– Сады у нас там, сады! Всегда живая копейка с базара. Бабы кур прямо домой бобруйским евреям носили.
– Ну, скоро они там наговорятся? – мучаюсь я, глядя на комсомольцев, заседающих среди зелёной поляны. – Что мы им, придурки какие?
Для меня очень важен этот поход. Чтобы окончательно забыли моё хозвзводовское прошлое. И самому забыть. Бывало, везёшь бочку с водой от речки, и не дай Бог, увидит тебя какой-нибудь Цыбук. Как припадочный, заорёт на весь лес: «Лагерный придурок… там-там-там! Мы тебя – и в рот, и в нос!»
Такие вот послешкольные забавы.
А вообще-то, блатные слова нравятся нам, а многие такими и не кажутся – нормальные, привычные слова. На каждом шагу они у нас: «лагерь», «придурок», «зона» – как столбы, с которых оборвана проволока.

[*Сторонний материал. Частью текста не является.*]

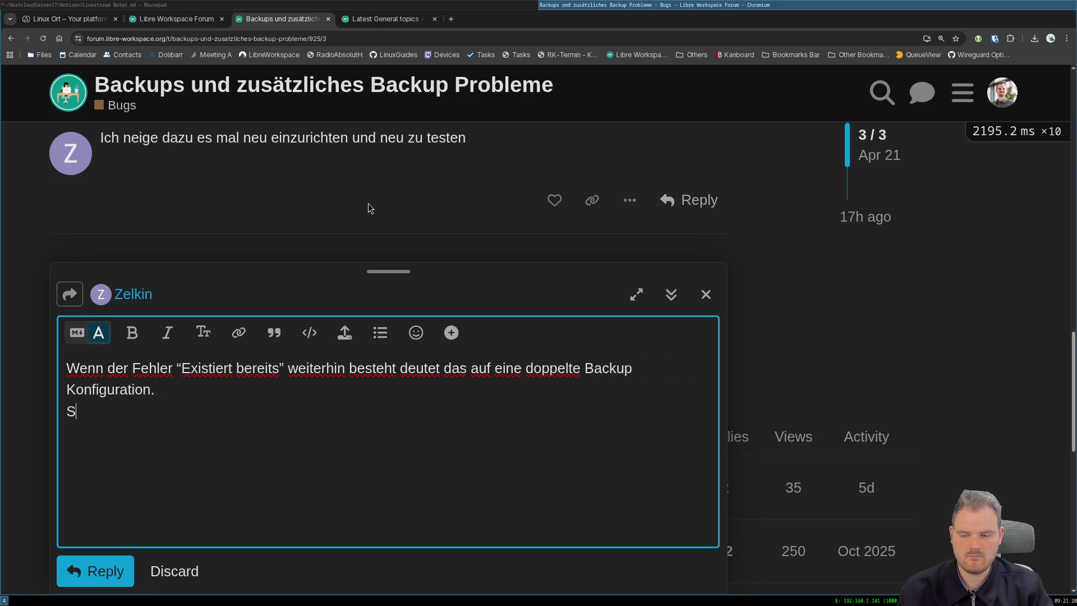
text( Sicher das)
key(BackSpace)
key(BackSpace)
key(BackSpace)
key(BackSpace)
text(,)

– Ну, уходит наш комиссар, – говорит Короткевич, провожая слезящимися глазами высокого, с пружинящей, как у молодой лошади, походкой Василия Юльевича. Берётся за высушенные на солнце портянки: – Не спеши, успеем гу́ку нароби́ть[2]. Там этих гарнизонов полицейских, как у паршивой собаки на хвосте репьев.

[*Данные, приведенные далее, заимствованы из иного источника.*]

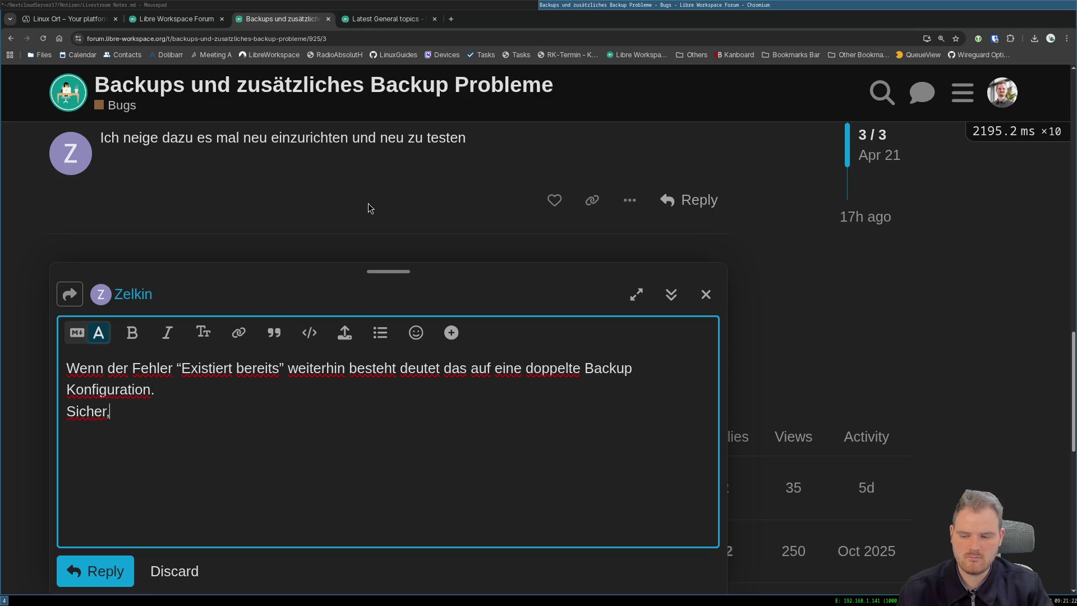
text( dassdas gelic)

Старательно помял, потёр задубевшие от пота и грязи онучи, распрямил оборы (верёвки), зачем-то на свет посмотрел один лапоть, второй – так оружие осматривают, придирчиво и даже любовно. Стяг полешука[3], под которым прошли и индустриализация, и коллективизация, и жить стало лучше, веселей. Ход мыслей у него, во всяком случае, в эту сторону.
– Был у нас один, золото выбивал для пятилетки. Нема хлеба, нема сала, пятилетка усё забрала! Но золото – умри, а им подавай. Так этот что придумал? Майстар[4]! На голову дядьке деревенскому или бывшему лавочнику-еврею наденет бадью, ведро и ну лупить палкой! Такая музыка, что сразу вспомнишь, где и что у тебя спрятано. Своего нету – соседское вспомнишь. Особенно любили царские монеты.
– А откуда они могут быть, царские? – спрашиваю лицемерно.
– Вам кажется, что царь – это как татары, когда-а было! А оно совсем недавно перевернулось. На моей ещё памяти.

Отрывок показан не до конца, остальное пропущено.